I agree with Catspaw. I have a biscuit joiner and never use it. I have dowling jigs and never use it for panels. Key is proper milling and edge jointing works fine (just plain ole glue on the edges and clamping them in place). I start off by planing boards down on my jointer/planer and make sure I get the flat. My jointer can only take 6 inch boards. I plane them flat on one side, then run then through my 12 inch planer to get them flat and parallel on both sides. I keep them proud of the desired thickness and then I glue up boards to 12 inch widths. Then I run those through the 12 inch planer and plane them down to desired thickness. Then I do the final glue up of the 12 inch boards to the final desired width of the table top. You will still have to use a hand plane to get the final top flat as you will still have a small "lip" at the edge joints on the final table top. Once you hand plane it all down, it is usually very flat and pretty close to perfect. All edge jointed, though. Key is proper milling.


----------



## CharlieM1958 (Nov 7, 2006)

A lot of good info has been given. I'll just add that I've rescued some very uneven glue-ups with my trusty belt sander. You just have to be careful to sand the entire surface and not just the joints. Otherwise, you'll end up with valleys.


----------



## ShannonRogers (Jan 11, 2008)

It is conversations like this one that makes this site so awesome. What a great resource! Not much to add but a tip to help keep your boards aligned. It won't work perfectly and you will see some deviations, but I find that using a clamp across the joint helps to hold the boards in line with one another. If doing a wide table top, you can clamp both ends flat and then use a deep clamp or cauls in the middle to hold the boards that way. Start with medium clamping pressure on those clamps then add the clamps along the glue joint that will actually provide the clamping pressure, tightening those up slowly in tandem with the "flattening clamps"


----------



## Mtnbiker26 (Mar 1, 2009)

Holy cow, thanks for all the replies! I thought that I was going to get laughed at for asking such a fundamental question. I do a lot of mechanical tinkering like maintenance on my cars and motorcycles and even a little welding so I'm not new to working with my hands but I'm discovering that there's A LOT to know about woodworking.

I made some speaker stands last summer and I used dowels on the edge-to-edge joints but the platforms were only about 8" X 8" so I just had to join three pieces of 1" X 3". I had just brought home a drill press and I wanted to play with it so I used the drill press instead of a doweling jig and wound up spending some time with the random orbital sander to the get them flat. It's amazing how much work 1/32" deviation can create. That's when I realized that there had to be another method.

I'm thinking that cabinet grade plywood is going to be the way to go for the TV stand since this will be my first real project and I don't want to get in over my head, plus a planer and jointer are still on the list of tools to accumulate.

I also plan to make a wide, shallow lamp table to put under the window in the dormer so it would make a great project for my first attempt at gluing up a panel.
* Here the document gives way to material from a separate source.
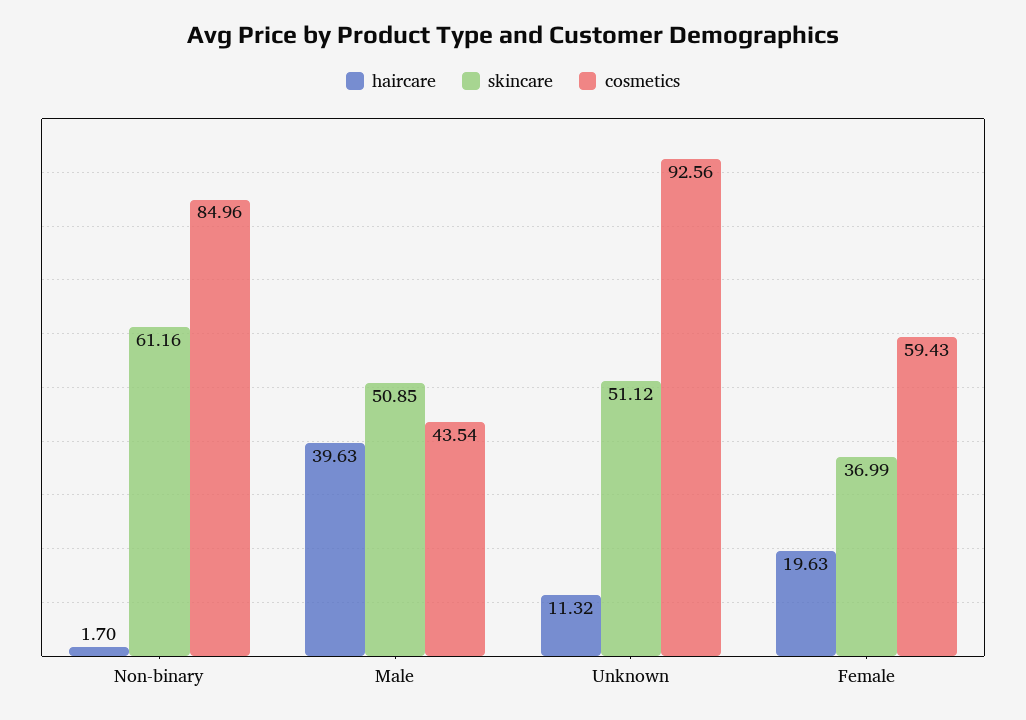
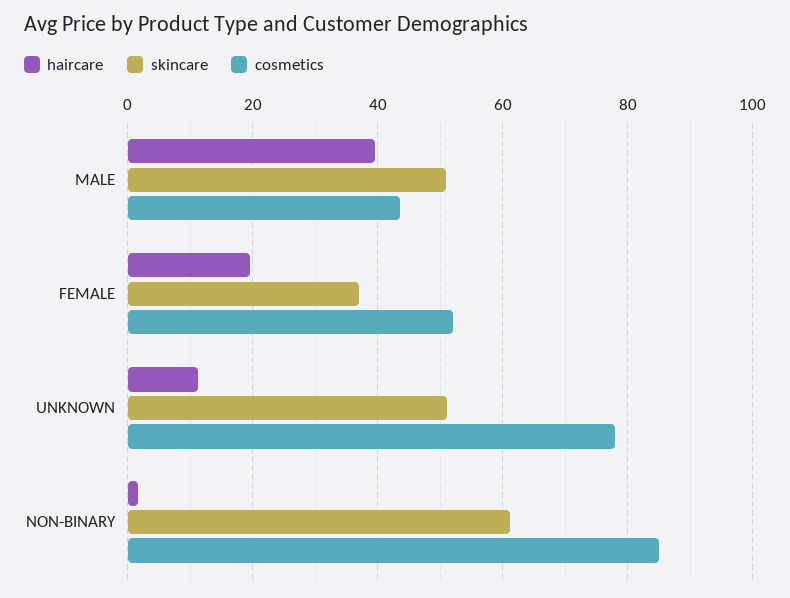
cosmetics, Unknown: 92.56 -> 78
cosmetics, Female: 59.43 -> 52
It'll be about 12" X 40" so it should be just the right size to shoot through a planer.


----------



## PirateOfCatan (Feb 3, 2009)

Mtnbiker26, mostly people here just laugh at jokes. We all started out knowing nothing and learned from others on the way.

If you are working with smaller sizes (like 8"x8"), then just buy the larger boards (1×10) and rip them down. Saves a lot of work with glue and sanding. On the slightly larger TV stand you could always rough cut your boards long and screw them to a flat surface until they are dry. Make sure you put down plastic (messy) or just be careful with your glue. Evenly put weight on the middle section to they don't become un-level. Clamp the boards together before you screw more than the first one down.

Good Luck.


----------



## cabinetmaster (Aug 28, 2008)

Looks like you got more than enough answers. The plywood was also what I was going to suggest. I build tops all the time with plywood and add solid wood edges and they look fantastic. And with a router you can add many different edges to a top.


----------